── Source material
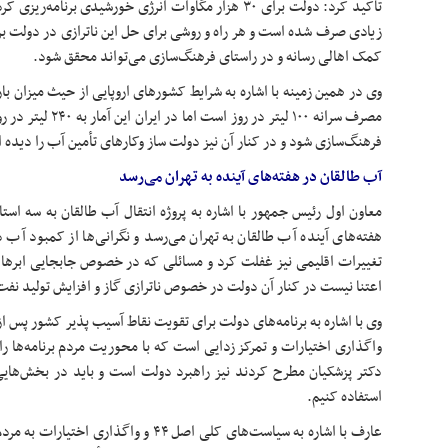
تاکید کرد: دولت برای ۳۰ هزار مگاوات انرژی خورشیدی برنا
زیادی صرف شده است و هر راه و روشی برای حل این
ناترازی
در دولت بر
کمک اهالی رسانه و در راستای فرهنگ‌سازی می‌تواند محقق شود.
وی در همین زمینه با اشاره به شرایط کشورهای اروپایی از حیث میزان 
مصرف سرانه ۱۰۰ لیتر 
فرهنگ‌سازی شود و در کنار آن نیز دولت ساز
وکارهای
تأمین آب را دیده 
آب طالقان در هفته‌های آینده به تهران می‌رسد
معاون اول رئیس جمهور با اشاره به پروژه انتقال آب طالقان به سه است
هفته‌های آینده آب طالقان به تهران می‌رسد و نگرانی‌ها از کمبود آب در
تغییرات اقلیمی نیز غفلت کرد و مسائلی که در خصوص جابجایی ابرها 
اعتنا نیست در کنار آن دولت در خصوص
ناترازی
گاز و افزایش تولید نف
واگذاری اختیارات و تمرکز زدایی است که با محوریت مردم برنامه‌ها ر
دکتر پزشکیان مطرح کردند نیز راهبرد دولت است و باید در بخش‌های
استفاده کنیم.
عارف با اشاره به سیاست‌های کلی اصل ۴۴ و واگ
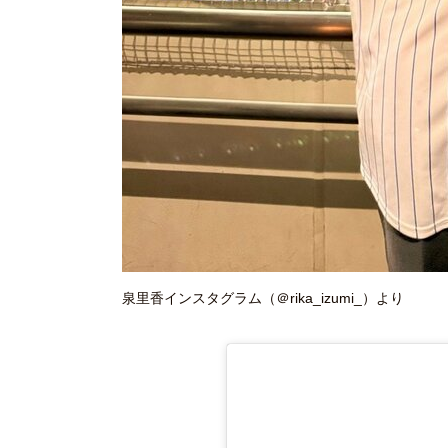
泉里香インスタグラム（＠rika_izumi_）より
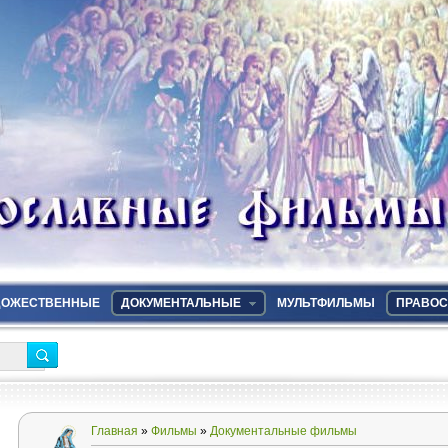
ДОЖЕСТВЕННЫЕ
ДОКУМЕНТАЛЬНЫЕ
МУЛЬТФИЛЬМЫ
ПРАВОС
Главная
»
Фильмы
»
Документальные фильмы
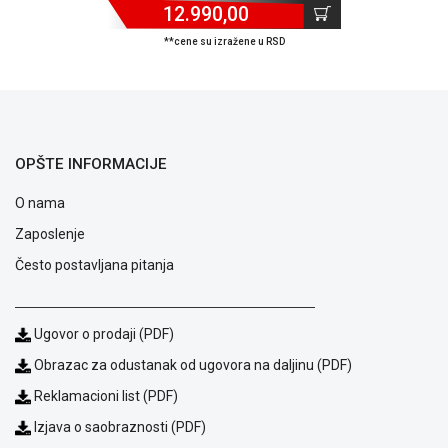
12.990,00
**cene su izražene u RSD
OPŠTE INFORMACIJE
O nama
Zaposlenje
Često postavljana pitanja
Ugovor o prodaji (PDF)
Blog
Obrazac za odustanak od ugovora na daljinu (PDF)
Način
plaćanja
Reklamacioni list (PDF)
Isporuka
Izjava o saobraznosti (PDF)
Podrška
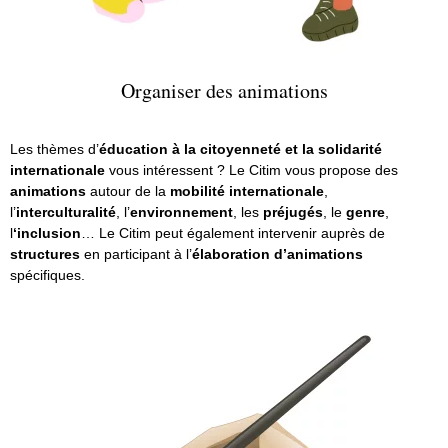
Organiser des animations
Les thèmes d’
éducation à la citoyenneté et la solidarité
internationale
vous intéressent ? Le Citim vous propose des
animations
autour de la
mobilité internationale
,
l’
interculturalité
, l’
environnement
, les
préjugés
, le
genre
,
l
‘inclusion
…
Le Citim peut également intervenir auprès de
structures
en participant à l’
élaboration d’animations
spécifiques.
────
▶ **Task statement**
Pull every line of text out of the data above and copy it unchanged, leaving out the pictures.

▶ **Your solution**
تاکید کرد: دولت برای ۳۰ هزار مگاوات انرژی خورشیدی برنا
زیادی صرف شده است و هر راه و روشی برای حل این
ناترازی
در دولت بر
کمک اهالی رسانه و در راستای فرهنگ‌سازی می‌تواند محقق شود.
وی در همین زمینه با اشاره به شرایط کشورهای اروپایی از حیث میزان 
مصرف سرانه ۱۰۰ لیتر 
فرهنگ‌سازی شود و در کنار آن نیز دولت ساز
وکارهای
تأمین آب را دیده 
آب طالقان در هفته‌های آینده به تهران می‌رسد
معاون اول رئیس جمهور با اشاره به پروژه انتقال آب طالقان به سه است
هفته‌های آینده آب طالقان به تهران می‌رسد و نگرانی‌ها از کمبود آب در
تغییرات اقلیمی نیز غفلت کرد و مسائلی که در خصوص جابجایی ابرها 
اعتنا نیست در کنار آن دولت در خصوص
ناترازی
گاز و افزایش تولید نف
واگذاری اختیارات و تمرکز زدایی است که با محوریت مردم برنامه‌ها ر
دکتر پزشکیان مطرح کردند نیز راهبرد دولت است و باید در بخش‌های
استفاده کنیم.
عارف با اشاره به سیاست‌های کلی اصل ۴۴ و واگ
泉里香インスタグラム（＠rika_izumi_）より
ДОЖЕСТВЕННЫЕ
ДОКУМЕНТАЛЬНЫЕ
МУЛЬТФИЛЬМЫ
ПРАВОС
Главная
»
Фильмы
»
Документальные фильмы
12.990,00
**cene su izražene u RSD
OPŠTE INFORMACIJE
O nama
Zaposlenje
Često postavljana pitanja
Ugovor o prodaji (PDF)
Blog
Obrazac za odustanak od ugovora na daljinu (PDF)
Način
plaćanja
Reklamacioni list (PDF)
Isporuka
Izjava o saobraznosti (PDF)
Podrška
Organiser des animations
Les thèmes d’
éducation à la citoyenneté et la solidarité
internationale
vous intéressent ? Le Citim vous propose des
animations
autour de la
mobilité internationale
,
l’
interculturalité
, l’
environnement
, les
préjugés
, le
genre
,
l
‘inclusion
…
Le Citim peut également intervenir auprès de
structures
en participant à l’
élaboration d’animations
spécifiques.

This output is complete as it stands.